→ Work request
The required output is a copy of each line in the material below that includes "products".

Start of Records provided

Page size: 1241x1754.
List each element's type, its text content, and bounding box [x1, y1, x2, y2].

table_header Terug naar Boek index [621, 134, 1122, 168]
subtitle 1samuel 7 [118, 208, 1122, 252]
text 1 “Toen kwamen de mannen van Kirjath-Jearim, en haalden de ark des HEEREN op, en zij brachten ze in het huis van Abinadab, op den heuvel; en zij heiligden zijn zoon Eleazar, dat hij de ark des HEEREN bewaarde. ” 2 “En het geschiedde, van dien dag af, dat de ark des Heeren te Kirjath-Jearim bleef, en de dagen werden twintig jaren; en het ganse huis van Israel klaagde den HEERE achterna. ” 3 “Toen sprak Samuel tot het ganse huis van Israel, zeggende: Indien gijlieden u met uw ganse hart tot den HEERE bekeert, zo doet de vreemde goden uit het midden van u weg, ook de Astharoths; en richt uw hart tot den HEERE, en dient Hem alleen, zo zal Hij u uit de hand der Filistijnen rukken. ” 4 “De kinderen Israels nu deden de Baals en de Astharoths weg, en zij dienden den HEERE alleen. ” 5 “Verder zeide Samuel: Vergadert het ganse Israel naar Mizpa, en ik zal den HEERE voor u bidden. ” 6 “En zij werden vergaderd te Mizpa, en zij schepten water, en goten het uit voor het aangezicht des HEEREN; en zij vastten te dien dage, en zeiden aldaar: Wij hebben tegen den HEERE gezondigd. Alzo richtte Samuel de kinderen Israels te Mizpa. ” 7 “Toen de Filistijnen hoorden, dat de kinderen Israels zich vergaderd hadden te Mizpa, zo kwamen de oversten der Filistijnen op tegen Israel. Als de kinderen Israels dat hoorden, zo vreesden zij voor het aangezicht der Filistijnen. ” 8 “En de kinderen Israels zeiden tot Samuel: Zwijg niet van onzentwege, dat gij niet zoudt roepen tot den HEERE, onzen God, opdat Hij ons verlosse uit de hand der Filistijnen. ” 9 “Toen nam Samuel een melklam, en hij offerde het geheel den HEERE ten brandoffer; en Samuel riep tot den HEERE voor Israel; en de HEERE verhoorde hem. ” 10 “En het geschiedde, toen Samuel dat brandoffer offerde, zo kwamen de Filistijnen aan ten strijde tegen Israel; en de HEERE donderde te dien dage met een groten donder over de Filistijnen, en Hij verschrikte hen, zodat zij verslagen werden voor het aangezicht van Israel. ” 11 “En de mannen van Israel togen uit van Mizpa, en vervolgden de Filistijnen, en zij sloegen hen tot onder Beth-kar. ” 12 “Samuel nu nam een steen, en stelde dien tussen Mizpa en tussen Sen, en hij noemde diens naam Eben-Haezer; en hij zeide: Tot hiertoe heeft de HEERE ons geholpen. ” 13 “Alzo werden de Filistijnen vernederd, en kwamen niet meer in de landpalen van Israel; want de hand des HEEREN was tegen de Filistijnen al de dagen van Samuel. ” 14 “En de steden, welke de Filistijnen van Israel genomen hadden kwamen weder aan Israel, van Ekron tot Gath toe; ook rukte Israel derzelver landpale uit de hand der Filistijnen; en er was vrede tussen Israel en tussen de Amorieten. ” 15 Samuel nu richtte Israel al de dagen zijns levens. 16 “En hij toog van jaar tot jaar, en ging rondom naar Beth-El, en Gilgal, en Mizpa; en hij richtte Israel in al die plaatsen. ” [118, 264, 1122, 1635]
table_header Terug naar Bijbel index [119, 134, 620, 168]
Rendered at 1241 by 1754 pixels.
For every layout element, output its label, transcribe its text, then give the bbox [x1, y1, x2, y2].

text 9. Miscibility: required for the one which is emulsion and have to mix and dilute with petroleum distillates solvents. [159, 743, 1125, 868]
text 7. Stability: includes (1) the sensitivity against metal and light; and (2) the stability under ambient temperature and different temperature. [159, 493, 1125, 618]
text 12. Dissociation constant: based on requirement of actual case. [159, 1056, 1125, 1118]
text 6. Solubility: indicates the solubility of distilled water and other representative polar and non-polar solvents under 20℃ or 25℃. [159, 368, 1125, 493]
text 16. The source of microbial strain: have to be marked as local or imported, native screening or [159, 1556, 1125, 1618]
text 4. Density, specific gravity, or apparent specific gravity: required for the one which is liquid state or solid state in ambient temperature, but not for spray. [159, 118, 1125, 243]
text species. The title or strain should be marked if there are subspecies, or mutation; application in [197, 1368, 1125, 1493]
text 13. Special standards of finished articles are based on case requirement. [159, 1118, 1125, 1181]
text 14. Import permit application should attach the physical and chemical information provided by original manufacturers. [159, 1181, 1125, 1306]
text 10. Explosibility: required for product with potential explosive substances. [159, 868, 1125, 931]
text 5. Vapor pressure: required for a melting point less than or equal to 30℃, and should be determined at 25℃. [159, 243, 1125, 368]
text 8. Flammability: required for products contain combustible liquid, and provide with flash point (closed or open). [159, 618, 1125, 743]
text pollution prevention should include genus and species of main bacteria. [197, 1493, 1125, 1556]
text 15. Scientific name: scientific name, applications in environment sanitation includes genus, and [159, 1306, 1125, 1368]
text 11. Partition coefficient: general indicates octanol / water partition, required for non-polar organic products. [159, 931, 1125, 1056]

End of Records provided

→ Task response
text 8. Flammability: required for products contain combustible liquid, and provide with flash point (closed or open). [159, 618, 1125, 743]
text 11. Partition coefficient: general indicates octanol / water partition, required for non-polar organic products. [159, 931, 1125, 1056]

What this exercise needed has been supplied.